Он даже заинтересовал меня не на шутку. Уже на заре истории, объяснял он,
среди первобытных племен встречались оригиналы, которых как пить дать
считали чокнутыми, поскольку они брали в рот все, что попадалось им на
глаза,- листья, клубни, побеги, стебли, свежие и высушенные корни
всевозможных растений, причем, должно быть, мерли они как мухи, ведь на
свете столько ядовитой растительности! Это, однако, не отпугивало новых
нон-конформистов, которые опять принимались за свое опасное дело. Только
благодаря им ныне известно, каких кулинарных стараний стоят шпинат или
спаржа, куда положить лавровый лист, а куда - мускатный орех, и что от
волчьей ягоды лучше держаться подальше.
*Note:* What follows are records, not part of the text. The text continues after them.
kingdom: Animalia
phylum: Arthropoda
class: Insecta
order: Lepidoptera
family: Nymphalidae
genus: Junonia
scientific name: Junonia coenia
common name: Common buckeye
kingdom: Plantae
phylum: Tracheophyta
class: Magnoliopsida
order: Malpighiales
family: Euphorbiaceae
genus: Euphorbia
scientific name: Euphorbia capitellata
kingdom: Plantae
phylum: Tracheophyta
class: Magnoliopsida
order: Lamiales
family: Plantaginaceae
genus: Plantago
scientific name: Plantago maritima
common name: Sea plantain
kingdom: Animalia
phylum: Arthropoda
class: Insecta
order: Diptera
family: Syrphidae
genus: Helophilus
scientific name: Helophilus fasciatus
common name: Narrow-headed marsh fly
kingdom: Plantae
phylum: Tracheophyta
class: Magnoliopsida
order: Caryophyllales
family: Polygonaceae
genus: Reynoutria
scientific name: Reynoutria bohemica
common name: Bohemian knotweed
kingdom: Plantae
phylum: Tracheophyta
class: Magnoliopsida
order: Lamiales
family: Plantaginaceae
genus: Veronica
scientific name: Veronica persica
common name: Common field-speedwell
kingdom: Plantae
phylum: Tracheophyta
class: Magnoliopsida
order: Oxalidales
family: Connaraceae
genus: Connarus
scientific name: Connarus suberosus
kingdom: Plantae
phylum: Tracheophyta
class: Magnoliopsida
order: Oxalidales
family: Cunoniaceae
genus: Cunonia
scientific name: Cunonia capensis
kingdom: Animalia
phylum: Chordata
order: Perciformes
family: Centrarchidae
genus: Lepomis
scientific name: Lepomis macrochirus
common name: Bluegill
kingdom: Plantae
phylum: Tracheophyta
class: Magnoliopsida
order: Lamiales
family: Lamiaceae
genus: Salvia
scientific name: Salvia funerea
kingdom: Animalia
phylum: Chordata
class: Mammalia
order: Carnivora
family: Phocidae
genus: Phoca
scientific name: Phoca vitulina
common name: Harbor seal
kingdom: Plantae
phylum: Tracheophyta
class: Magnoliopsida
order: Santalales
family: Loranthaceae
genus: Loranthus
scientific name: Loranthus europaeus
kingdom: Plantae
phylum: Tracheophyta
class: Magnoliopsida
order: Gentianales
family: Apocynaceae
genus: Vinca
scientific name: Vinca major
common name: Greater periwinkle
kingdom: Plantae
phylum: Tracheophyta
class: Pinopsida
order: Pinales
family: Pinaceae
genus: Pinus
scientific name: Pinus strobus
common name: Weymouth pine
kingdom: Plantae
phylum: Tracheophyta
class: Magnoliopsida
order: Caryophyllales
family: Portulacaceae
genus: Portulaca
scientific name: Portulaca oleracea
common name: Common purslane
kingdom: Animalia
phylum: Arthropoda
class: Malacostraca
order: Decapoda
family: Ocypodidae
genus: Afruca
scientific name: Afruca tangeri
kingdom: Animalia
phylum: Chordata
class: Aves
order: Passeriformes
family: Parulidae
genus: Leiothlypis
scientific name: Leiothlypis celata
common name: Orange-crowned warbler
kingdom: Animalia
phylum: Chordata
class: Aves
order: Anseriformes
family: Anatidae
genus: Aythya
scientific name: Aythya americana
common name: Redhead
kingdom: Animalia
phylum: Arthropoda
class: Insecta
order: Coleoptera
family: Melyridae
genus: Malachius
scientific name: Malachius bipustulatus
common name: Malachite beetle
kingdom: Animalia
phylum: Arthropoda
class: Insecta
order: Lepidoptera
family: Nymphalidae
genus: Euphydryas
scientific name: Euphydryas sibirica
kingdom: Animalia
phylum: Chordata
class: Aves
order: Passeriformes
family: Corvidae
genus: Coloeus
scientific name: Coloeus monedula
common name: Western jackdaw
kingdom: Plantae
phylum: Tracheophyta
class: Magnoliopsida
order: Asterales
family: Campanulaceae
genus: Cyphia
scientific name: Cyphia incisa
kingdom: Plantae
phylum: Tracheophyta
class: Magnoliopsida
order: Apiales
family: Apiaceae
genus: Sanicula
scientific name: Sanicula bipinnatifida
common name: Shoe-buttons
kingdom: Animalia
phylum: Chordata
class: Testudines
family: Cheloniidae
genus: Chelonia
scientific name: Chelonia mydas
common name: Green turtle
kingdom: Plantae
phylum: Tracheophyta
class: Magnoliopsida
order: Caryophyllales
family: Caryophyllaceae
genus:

Кузен Тарантоги обратил мое внимание
на забытый наукой факт: чтобы установить, какое растение лучше всего годится
на курево, сизифам древности пришлось собирать, высушивать, подвергать
ферментации, скручивать и превращать в пепел добрых 47 000 видов лиственных
растений, пока наконец они не открыли табак; ведь нигде не ждала их табличка
с надписью, что ЭТО годится для производства сигар или, по измельчении в
порошок,- махорки. Целые дивизии этих палеоэнтузиастов столетие за
столетием брали в рот, грызли, жевали, пробовали на язык и глотали все, ну
буквально все, что росло где бы то ни было - под забором или на дереве, и
притом по-всякому: в сыром и вареном виде, с водой и без воды, с
отцеживанием и без, а также в неисчислимых сочетаниях; так что мы пришли на
готовое и знаем, что капуста идет к свинине, а свеколка - к зайчатине. Из
того, что кое-где к зайчатине подают не свеколку, а, скажем, красную
капусту, кузен Тарантоги делает вывод о раннем возникновении этнических
общностей. К примеру, нет славян без борща. Свои экспериментаторы, как
видно, были в каждом народе, и раз уж они выбрали свеклу, потомки остались
верны ей, даже если соседние нации ее презирали. О различиях в кулинарной
культуре, с которыми связаны различия в национальном характере (корреляция
между мятным соусом и английским сплином - в случае с отбивной, например),
кузен Тарантоги задумал особую книгу. В ней он растолкует, почему китайцы,
столь многочисленные с давних времен, предпочитают есть палочками, к тому же
все мелко порубленное и покрошенное, и непременно с рисом. Но об этом он
напишет потом.
Все знают, повысил он голос, кем был Стефенсон, и все питают к нему
уважение за его банальнейший локомотив, но что такое локомотив (к тому же
паровой и давно устаревший) по сравнению с артишоками, которые останутся с
нами навеки? Овощи, в отличие от техники, не устаревают, и я застал его как
раз за обдумыванием главы, посвященной этой совершенно не исследованной
теме. Впрочем, разве Стефенсон, водружая на колеса уже готовую паровую
машину Уатта, подвергался смертельной опасности? Разве Эдисон, изобретая
фонограф, рисковал жизнью? Им обоим в худшем случае грозило брюзжание
родственников или банкротство. До чего же несправедливо, что изобретателей
технической рухляди обязан знать каждый, а великих изобретателей-гастрономов
не знает никто, и никому даже в голову не придет поставить памятник
Неизвестному Кулинару, наподобие тех, что воздвигнуты Неизвестным Солдатам.
А между тем сколько отчаянно смелых героев-первопроходцев пало в страшных
мучениях хотя бы во время грибной охоты! Ведь у них был один только способ
отличить ядовитый гриб от съедобного: съесть собранное и ждать, не подходит
ли твой последний час.
Почему, скажите на милость, в школьных учебниках только и пишут, что о
разных там Александрах Македонских, которые, будучи рынками царей, приходили
на все готовое? Почему детишкам положено знать о Колумбе, который всего лишь
открыл Америку, да и то по ошибке, на пути в Индию, а об открывателе огурца
нет ни единого слова? Без Америки мы как-нибудь обошлись бы, впрочем, рано
или поздно она сама дала бы о себе знать, но огурец о себе и не пикнул бы, и
к жаркому мы не имели бы приличного маринада. Насколько же больше героизма
было в гибели тех безымянных энтузиастов, чем в смерти на поле брани! Если
солдат не шел на вражеские окопы, он шел под полевой суд, между тем никто
никого не заставлял рисковать жизнью ради неведомых ягодок или грибочков.